Fine. I get it. The dish looks something like a science experiment gone awry or that crazy thing growing in the back of my refrigerator, and I’d be worried that an inmate who was fed the substance would explode and shower a cell with gore. But does it really constitute cruel and unusual punishment, at least insofar as the constitutional standard has been applied to punishments such as drawing and quartering, public disembowelment, burning alive, and other means of execution?

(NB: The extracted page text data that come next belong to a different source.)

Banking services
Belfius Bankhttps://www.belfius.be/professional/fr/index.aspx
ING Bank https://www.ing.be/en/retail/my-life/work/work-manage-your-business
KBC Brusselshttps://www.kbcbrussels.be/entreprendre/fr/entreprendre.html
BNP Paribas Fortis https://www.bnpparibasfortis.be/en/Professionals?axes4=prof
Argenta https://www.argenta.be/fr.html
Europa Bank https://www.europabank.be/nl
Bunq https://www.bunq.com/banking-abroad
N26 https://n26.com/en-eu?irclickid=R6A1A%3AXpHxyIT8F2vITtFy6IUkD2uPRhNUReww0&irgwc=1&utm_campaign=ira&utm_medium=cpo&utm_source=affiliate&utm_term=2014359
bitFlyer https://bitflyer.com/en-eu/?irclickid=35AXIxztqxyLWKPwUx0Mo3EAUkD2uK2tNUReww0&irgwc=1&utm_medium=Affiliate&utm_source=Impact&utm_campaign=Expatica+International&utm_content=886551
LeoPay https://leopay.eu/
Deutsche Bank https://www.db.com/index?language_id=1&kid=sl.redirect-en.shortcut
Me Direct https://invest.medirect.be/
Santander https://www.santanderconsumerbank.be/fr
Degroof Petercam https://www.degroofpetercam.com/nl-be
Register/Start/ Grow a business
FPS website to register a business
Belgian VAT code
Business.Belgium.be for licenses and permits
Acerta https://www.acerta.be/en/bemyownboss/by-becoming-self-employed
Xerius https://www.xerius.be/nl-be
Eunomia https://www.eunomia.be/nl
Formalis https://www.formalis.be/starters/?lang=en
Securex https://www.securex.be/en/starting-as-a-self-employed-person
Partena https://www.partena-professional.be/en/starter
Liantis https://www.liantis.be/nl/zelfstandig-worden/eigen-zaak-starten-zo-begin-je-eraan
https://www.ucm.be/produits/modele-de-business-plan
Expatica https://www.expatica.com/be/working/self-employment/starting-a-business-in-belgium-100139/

Most courts have held that nutriloaf may be repugnant but that service of the dish does not constitute cruel and unusual punishment. The judicial temperament may now be changing. Last week, the Seventh Circuit Court of Appeals became the first federal appellate court to explain that service of the nutriloaf may violate the Eighth Amendment. The case was initially brought in district court by an inmate who claimed that his consumption of nutriloaf caused rapid weight loss, repeated vomiting, severe constipation and an anal fissure.
Yes, an anal fissure.
The trial court dismissed the claim on summary judgment, but the Seventh Circuit remanded the case and directed the trial court to reconsider the ruling. Judge Posner, writing on behalf of the Court, opined that
Deliberate withholding of nutritious food or substitution of tainted or otherwise sickening food, with the effect of causing substantial weight loss, vomiting, stomach pains, and maybe an anal fissure (which is no fun at all, see http://en.wikipedia.org/wiki/Anal_fissure (visited March 15, 2012)), or other severe hardship, would violate the Eighth Amendment.
Kind of makes pink slime sound like a culinary treat. Maybe.